Records to use =

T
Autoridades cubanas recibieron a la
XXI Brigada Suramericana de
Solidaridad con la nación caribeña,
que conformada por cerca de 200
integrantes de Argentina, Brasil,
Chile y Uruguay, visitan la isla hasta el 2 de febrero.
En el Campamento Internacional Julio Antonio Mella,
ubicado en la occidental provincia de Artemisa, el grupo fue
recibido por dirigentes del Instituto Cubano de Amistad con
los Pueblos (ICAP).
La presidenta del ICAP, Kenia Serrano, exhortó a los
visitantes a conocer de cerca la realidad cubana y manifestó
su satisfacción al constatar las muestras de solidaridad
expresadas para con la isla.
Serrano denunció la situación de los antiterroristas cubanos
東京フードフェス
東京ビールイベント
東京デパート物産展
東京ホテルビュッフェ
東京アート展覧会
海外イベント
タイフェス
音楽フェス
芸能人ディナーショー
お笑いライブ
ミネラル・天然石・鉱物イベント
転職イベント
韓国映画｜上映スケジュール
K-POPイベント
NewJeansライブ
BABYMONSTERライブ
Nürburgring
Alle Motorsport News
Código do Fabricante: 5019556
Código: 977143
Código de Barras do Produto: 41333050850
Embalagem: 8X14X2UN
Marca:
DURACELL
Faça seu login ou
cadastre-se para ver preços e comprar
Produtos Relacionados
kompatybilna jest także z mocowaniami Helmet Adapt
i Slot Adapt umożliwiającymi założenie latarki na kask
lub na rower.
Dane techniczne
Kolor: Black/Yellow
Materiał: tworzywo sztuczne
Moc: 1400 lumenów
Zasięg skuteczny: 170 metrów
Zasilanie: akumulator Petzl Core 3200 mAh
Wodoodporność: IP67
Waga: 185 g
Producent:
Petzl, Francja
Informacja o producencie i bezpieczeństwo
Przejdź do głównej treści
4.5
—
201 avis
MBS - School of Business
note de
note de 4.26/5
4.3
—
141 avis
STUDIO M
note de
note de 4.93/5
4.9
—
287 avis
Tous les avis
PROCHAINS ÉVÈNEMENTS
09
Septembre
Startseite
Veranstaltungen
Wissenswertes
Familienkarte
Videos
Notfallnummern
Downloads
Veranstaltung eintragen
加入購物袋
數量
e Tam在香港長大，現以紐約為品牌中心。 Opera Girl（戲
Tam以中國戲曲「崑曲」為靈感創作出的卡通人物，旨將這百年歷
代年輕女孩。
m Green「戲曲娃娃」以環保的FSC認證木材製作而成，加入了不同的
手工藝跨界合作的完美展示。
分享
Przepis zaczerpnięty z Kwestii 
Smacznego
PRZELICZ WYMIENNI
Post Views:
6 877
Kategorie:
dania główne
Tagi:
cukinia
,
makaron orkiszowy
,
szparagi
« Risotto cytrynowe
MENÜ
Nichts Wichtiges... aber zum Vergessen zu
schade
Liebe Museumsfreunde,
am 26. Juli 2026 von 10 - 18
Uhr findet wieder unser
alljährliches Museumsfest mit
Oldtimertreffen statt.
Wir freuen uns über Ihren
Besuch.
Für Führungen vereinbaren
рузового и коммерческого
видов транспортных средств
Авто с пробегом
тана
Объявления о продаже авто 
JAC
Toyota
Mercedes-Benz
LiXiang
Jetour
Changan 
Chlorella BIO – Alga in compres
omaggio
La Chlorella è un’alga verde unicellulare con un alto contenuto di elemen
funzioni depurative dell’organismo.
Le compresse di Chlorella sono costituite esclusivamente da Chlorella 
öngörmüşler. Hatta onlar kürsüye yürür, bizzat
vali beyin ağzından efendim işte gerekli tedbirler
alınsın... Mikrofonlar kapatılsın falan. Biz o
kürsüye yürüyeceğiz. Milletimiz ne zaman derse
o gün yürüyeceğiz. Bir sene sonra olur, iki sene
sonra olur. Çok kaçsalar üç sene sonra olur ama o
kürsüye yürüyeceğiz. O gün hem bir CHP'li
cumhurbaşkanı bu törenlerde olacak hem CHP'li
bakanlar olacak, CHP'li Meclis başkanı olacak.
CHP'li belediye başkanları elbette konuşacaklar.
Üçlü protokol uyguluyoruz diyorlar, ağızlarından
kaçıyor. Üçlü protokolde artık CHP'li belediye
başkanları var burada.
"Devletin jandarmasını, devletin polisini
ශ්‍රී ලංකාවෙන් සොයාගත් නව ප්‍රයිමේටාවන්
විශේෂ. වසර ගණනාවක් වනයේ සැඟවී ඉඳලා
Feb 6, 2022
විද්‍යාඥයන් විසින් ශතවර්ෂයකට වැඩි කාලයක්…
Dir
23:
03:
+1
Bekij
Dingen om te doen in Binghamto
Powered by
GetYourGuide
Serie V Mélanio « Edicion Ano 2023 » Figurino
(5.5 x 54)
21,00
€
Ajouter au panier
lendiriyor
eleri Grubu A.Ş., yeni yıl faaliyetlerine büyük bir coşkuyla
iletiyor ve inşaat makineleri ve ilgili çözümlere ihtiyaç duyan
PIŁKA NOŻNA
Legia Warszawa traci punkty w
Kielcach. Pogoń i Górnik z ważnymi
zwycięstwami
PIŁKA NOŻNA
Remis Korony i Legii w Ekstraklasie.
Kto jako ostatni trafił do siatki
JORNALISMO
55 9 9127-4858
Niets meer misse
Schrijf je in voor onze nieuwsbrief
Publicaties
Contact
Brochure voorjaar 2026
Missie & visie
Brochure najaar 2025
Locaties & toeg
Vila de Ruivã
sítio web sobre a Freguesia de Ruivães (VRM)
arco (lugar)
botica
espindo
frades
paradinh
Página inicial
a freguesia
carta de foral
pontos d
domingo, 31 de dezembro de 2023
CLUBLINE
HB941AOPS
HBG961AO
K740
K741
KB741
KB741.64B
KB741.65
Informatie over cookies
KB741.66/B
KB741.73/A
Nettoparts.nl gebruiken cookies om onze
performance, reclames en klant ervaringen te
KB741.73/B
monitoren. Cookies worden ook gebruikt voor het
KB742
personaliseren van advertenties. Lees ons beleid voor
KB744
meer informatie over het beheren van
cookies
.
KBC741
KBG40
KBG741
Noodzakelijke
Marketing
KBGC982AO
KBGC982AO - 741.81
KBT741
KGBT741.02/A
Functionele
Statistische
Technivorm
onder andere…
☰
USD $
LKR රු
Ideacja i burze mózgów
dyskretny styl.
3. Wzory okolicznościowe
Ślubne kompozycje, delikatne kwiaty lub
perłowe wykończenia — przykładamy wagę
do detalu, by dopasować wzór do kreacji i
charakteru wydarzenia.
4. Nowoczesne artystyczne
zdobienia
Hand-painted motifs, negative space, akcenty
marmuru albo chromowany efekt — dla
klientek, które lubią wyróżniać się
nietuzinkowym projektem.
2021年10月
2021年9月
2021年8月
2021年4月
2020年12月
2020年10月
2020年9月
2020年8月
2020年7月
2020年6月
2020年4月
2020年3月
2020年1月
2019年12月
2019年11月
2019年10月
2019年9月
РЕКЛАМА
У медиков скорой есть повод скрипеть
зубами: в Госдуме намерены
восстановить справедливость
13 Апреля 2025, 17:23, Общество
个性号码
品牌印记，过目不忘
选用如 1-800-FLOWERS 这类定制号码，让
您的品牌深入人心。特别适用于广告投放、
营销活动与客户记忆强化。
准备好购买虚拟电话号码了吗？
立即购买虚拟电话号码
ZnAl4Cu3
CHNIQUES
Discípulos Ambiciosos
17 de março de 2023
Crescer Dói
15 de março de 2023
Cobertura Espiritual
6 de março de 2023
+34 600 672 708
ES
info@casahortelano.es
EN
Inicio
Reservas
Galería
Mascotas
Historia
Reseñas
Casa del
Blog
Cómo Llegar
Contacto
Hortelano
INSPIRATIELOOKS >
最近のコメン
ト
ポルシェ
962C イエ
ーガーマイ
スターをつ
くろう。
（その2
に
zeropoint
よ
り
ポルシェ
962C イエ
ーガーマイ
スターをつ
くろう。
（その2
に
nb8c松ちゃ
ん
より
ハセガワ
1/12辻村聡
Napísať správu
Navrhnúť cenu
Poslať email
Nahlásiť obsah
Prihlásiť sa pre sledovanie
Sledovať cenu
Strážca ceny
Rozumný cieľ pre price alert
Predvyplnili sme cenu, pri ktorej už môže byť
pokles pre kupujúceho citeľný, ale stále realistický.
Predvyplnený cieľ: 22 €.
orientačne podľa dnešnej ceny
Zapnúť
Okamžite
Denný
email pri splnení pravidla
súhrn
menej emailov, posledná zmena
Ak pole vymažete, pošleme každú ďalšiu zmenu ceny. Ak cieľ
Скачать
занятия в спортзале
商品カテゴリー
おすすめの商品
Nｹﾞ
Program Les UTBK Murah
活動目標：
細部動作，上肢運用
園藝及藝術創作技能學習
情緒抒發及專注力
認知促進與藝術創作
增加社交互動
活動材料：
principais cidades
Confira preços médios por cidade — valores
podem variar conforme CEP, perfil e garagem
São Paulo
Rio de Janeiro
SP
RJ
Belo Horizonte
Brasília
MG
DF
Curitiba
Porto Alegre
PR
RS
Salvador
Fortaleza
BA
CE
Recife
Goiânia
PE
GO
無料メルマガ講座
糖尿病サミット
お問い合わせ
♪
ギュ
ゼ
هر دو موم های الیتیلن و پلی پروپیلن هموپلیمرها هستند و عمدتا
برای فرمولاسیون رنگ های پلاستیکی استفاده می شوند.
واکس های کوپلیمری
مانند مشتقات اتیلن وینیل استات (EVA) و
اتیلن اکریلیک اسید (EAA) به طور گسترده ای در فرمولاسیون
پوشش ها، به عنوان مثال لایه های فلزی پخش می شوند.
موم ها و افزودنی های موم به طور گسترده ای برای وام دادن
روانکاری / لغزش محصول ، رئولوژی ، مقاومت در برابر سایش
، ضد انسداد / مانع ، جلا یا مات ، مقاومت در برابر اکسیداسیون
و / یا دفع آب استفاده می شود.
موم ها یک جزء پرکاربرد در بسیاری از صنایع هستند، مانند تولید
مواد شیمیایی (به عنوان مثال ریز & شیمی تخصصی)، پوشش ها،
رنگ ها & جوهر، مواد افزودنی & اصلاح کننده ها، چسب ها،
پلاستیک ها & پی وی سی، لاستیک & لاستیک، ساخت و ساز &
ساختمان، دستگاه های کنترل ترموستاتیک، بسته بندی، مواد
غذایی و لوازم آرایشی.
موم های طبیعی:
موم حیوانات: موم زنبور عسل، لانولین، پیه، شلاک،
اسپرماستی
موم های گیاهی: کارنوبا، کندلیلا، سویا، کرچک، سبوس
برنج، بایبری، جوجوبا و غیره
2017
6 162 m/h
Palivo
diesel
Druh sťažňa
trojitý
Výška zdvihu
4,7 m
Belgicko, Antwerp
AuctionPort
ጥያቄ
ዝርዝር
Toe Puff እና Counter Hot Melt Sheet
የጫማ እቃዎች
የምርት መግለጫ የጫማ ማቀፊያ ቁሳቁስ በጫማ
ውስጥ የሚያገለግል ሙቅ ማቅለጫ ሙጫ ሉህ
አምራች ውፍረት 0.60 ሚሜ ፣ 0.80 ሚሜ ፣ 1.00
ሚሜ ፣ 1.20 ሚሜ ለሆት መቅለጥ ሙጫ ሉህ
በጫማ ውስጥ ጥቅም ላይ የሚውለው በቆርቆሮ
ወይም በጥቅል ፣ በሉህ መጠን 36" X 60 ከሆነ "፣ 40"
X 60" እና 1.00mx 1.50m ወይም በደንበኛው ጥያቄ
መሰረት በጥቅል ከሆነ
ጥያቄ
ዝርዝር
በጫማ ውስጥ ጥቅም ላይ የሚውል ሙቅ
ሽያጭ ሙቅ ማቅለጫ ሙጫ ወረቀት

To do =
Would you write out the lines above word for word, starting at the very beginning of the rows and ending with the line that contains "La presidenta del"?

Result =

T
Autoridades cubanas recibieron a la
XXI Brigada Suramericana de
Solidaridad con la nación caribeña,
que conformada por cerca de 200
integrantes de Argentina, Brasil,
Chile y Uruguay, visitan la isla hasta el 2 de febrero.
En el Campamento Internacional Julio Antonio Mella,
ubicado en la occidental provincia de Artemisa, el grupo fue
recibido por dirigentes del Instituto Cubano de Amistad con
los Pueblos (ICAP).
La presidenta del ICAP, Kenia Serrano, exhortó a los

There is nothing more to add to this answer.